Superplastic Forming
When aluminum sheet (typically 5083 alloy) is heavily cold rolled and then heated to 450-520°C, it is able to achieve superplasticity. This is accomplished by manipulating the microstructure of the material. During the cold rolling of the sheet, distortions and dislocations are introduced into the microstructure, which strengthen the material and make it more difficult to form. However, if the material is heavily cold rolled to the point when it starts to become brittle followed by the application of heat, then the aluminum microstructure shifts to very fine grains in the range of 10 microns or less. “The more cold forming you do,” explained Rösner-Kuhn, “the more intensive the material recrystalizes when heated, creating a new microstructure and making the material soft. The grains are able to move like wet sand, and the material forms really nicely.”
When the material is in this heated state, the aluminum sheet is placed in a die and pressurized gas is blown onto the sheet, molding it into the formed part (Figure 2) with no springback or residual stress. “This process combined with the behavior of the fine grains makes it possible to create very difficult geometries, which is not possible when you do a classical stamping process,” said Rösner-Kuhn. The process is also able to achieve a high quality surface finish.

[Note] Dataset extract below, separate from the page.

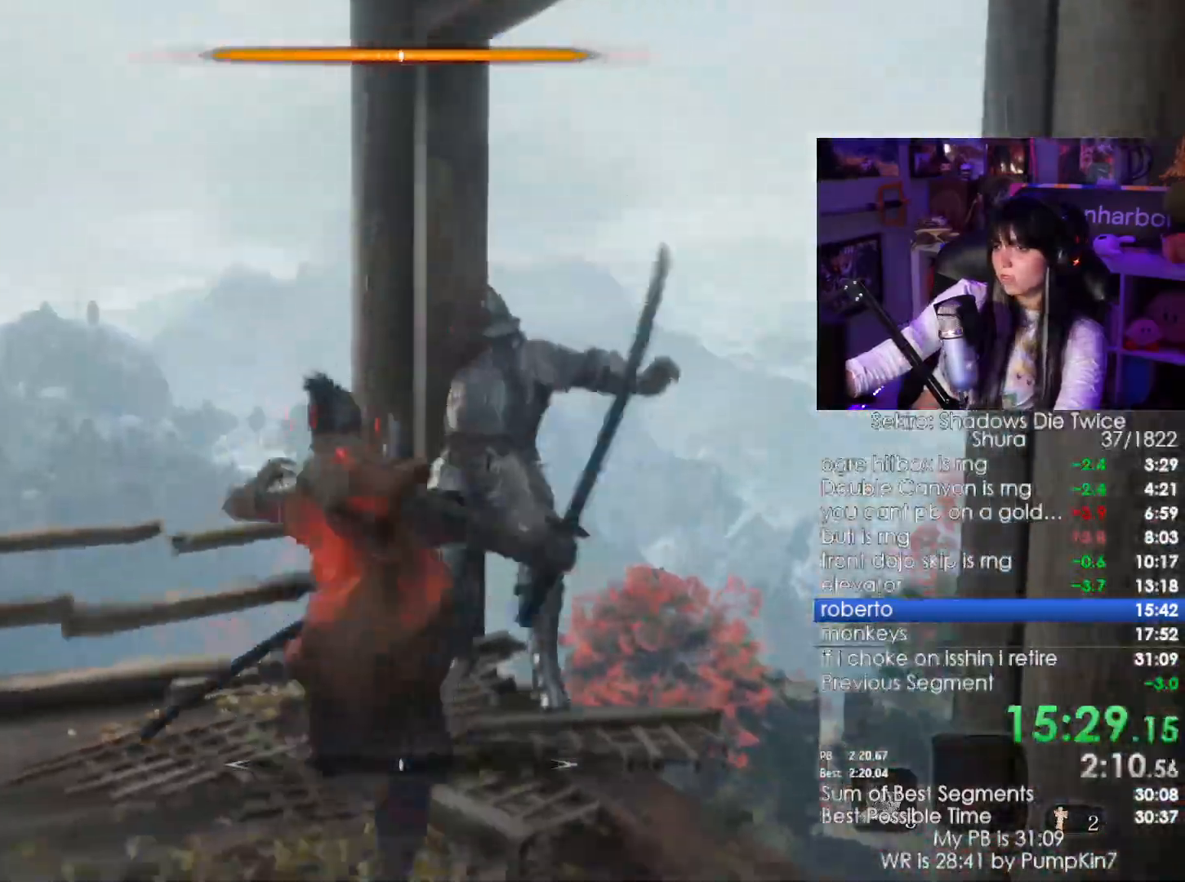
{"keys": ["shift", "w"], "mouse": [], "events": [[433, "shift", "down"], [433, "w", "down"]]}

Superplastic forming of aluminum has been used in the aerospace segment for specialty products for more than 25 years, as well as for the manufacture of components for buses and railways. It has also been used for niche automotive products, such as in the Morgan and Aston Martin, which are small-series cars that still incorporate a lot of handwork in their manufacture.
The reason that superplastic forming has remained a niche process over the last two decades is because it has traditionally shown slow cycle times in the range of half an hour per part produced. Since the automotive industry is accustomed to the stamping process, which is able to produce components in seconds, this has been a hindrance to the expanded use of the technology. However, the industry has remained interested in the process.

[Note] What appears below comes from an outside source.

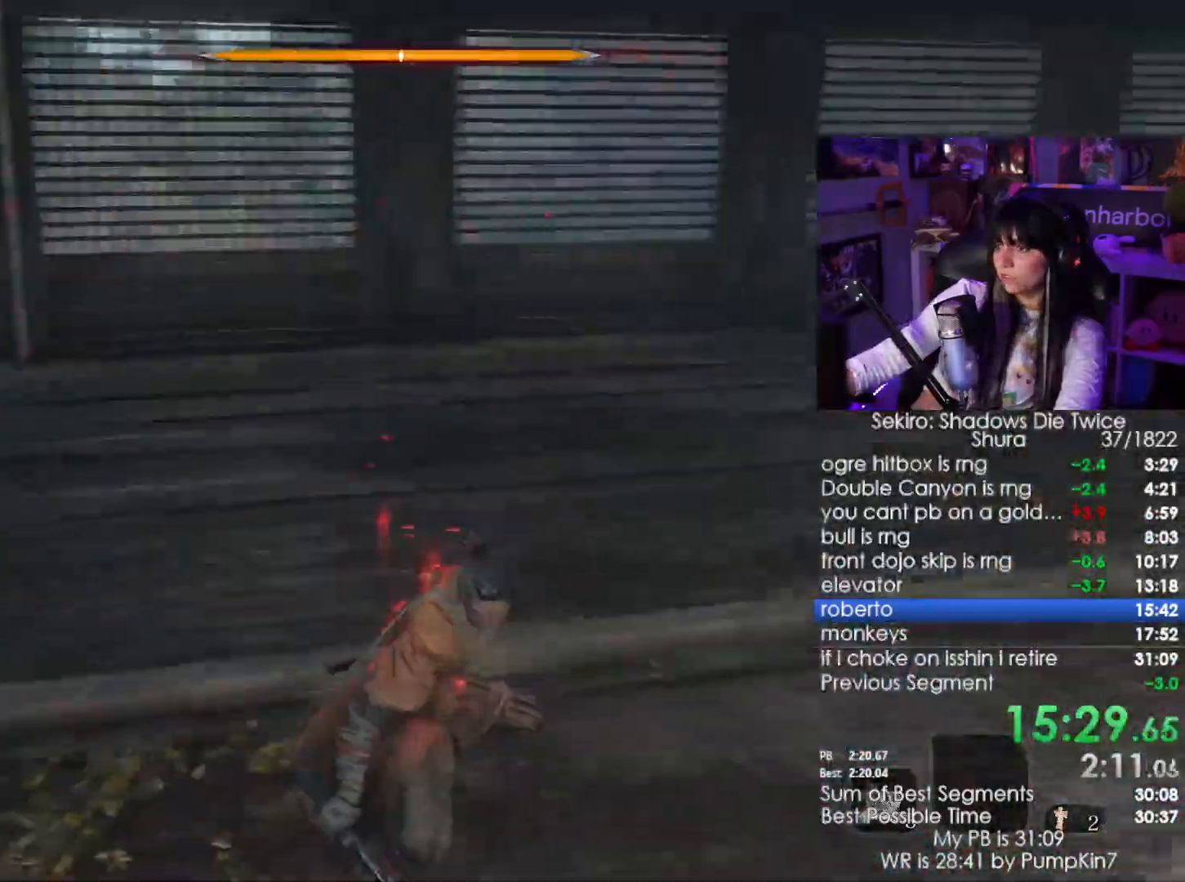
{"keys": ["shift", "w"], "mouse": [], "events": []}
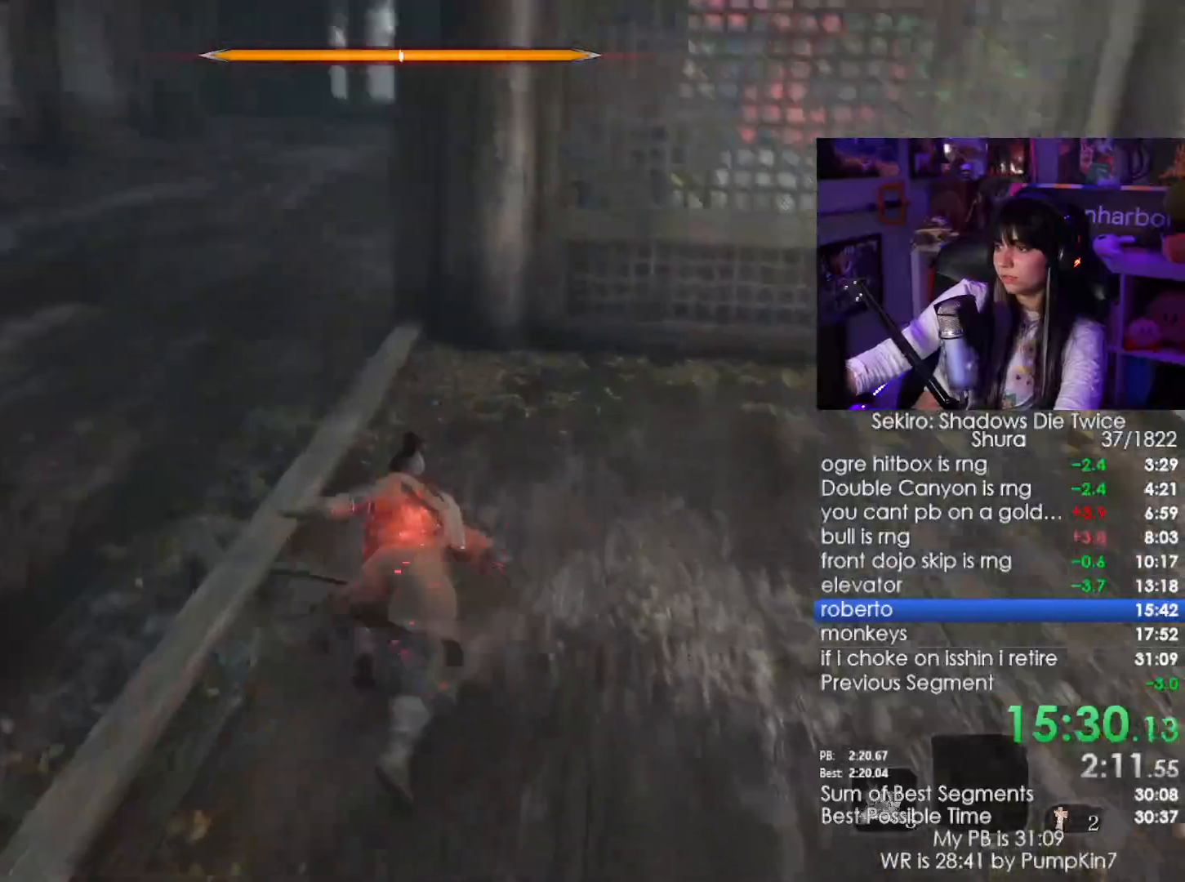
{"keys": ["shift", "w"], "mouse": [], "events": []}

“Automotive OEMs are interested in superplastic forming because the process enables aluminum manufacturers to produce thin-walled aluminum sheet components,” said Rösner-Kuhn. “It’s a process that can stretch the sheet at least 200% beyond its original size. Large parts can be formed out of one sheet and thereby replace more complex constructions consisting of a high number of small parts.”
New Alloys
In order to make the superplastic forming process more attractive to the automotive industry, the production speed needed to be increased. Therefore, Hydro introduced three new alloys—two new 5000 series alloys (next-generation 5083 and 5456) and a new 7020 alloy—which are said to achieve higher elongation properties, improved post-forming strength, and lower cycle times for the superplastic forming process. These alloys were developed by Hydro in cooperation with automotive OEMs and Tier 1 suppliers over the course of two years in order to ensure that they fit their technical needs.
During the development process, Hydro used sophisticated forming curves to investigate the thinning of the material, which in some areas of the components need to be elongated by up to 200%. “For this kind of research, we did a lot of work in our R&D center in Bonn, Germany,” said Rösner-Kuhn. “They performed basic analyses to give the OEMs an idea of how to steer their processes toward improving quality as well as to increasing the processing speed.”
Hydro delivered input parameters for the alloys, such as the best temperature range to perform the superplastic forming process. Using this data, OEMs carried out computer modeling of the vehicle components, with the models occasionally sent back to Hydro, who examined the critical areas and investigated the microstructure of the alloys, so that the parameters could be adjusted. As a result, the new alloys have been designed to support the superplastic forming of large, thin-walled aluminum sheet components.
5000 Series Alloys
As mentioned, 5083 aluminum alloy has been commonly used in the superplastic forming process. This is generally because the chemistry of the alloy, with its high magnesium content, is a naturally hardening alloy with an inherent high strength (150-180 MPa yield strength). The development of Hydro’s next-generation 5083 alloy and new 5456 alloy enables manufacturers to improve processing times down to mere minutes—a vital step in making the process competitive.
“We are coming closer and closer to the production rates that the OEMs achieve with the classic stamping process, making the process more attractive to the automotive industry,” said Rösner-Kuhn. He added that while with the 5000 series alloys, the process will never be quite as fast as stamping, this is offset by the improved design opportunities provided by the forming behavior of the aluminum sheet, which enables the integration of multiple parts.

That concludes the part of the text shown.